Michael Ledwidge's The Narrowback introduces us to three Irish American men in New York City who have each endured hardship and privation, but who have also developed into very different people. Francis McCarry is the first of his family to go to college and is ruthlessly climbing the ladder at the FBI. Patrick Ryan is a carpenter, but also a Vietnam vet and a former sniper for the IRA during The Troubles in Belfast. And Tom Farrell is a small time criminal who has never had any kind of luck other than bad.
It is Farrell who sets things in motion, leading a crew on a heist of a luxury hotel in Manhattan. Everything goes according to plan until a man named Durkin - a hasty addition to the team - tries to murder the rest after the robbery. Farrell kills him, however, and the men are off to fence a haul of uncut diamonds to the Albanian mob before splitting up. Things don't go well, however, when the Albanians try to rip off Tom and his partners. Farrell bloodies the family godfather, and escapes with both cash and the diamonds.

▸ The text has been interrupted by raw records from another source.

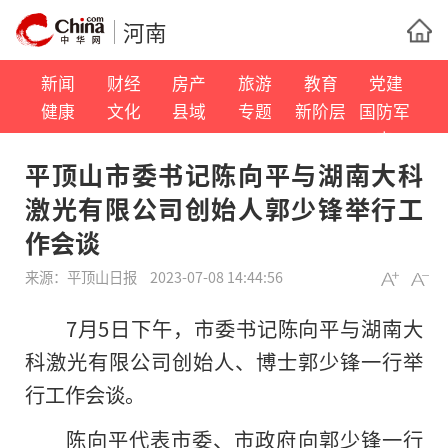
河南
新闻
财经
房产
旅游
教育
党建
健康
文化
县域
专题
新阶层
国防军
事
平顶山市委书记陈向平与湖南大科
激光有限公司创始人郭少锋举行工
作会谈
来源：
平顶山日报
2023-07-08 14:44:56
7月5日下午，市委书记陈向平与湖南大
科激光有限公司创始人、博士郭少锋一行举
行工作会谈。
陈向平代表市委、市政府向郭少锋一行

This victory is short-lived - the Albanians are soon hot on Farrell's trail, and worse, so is the IRA, for Durkin turns out to have been an operative "fundraising" for the Irish movement, and his disappearance has been noted. Now, McCarry and the FBI are circling the Irish American underground, Patrick Ryan has been called in to avenge Durkin's death, and Farrell is circling the drain in a haze of alcohol, drugs, and rage, torn between running for his life and taking revenge for friends killed as the body counts climbs.
Ledwidge writes compellingly, with sharp, incisive dialog and a fast-moving, violent plot. The characters are well-drawn, and each of the main figures is three-dimensional, and even darkly sympathetic. Morality is flexible for these men, but at the end, they all have a code to which they adhere, and The Narrowback is top-flight modern noir.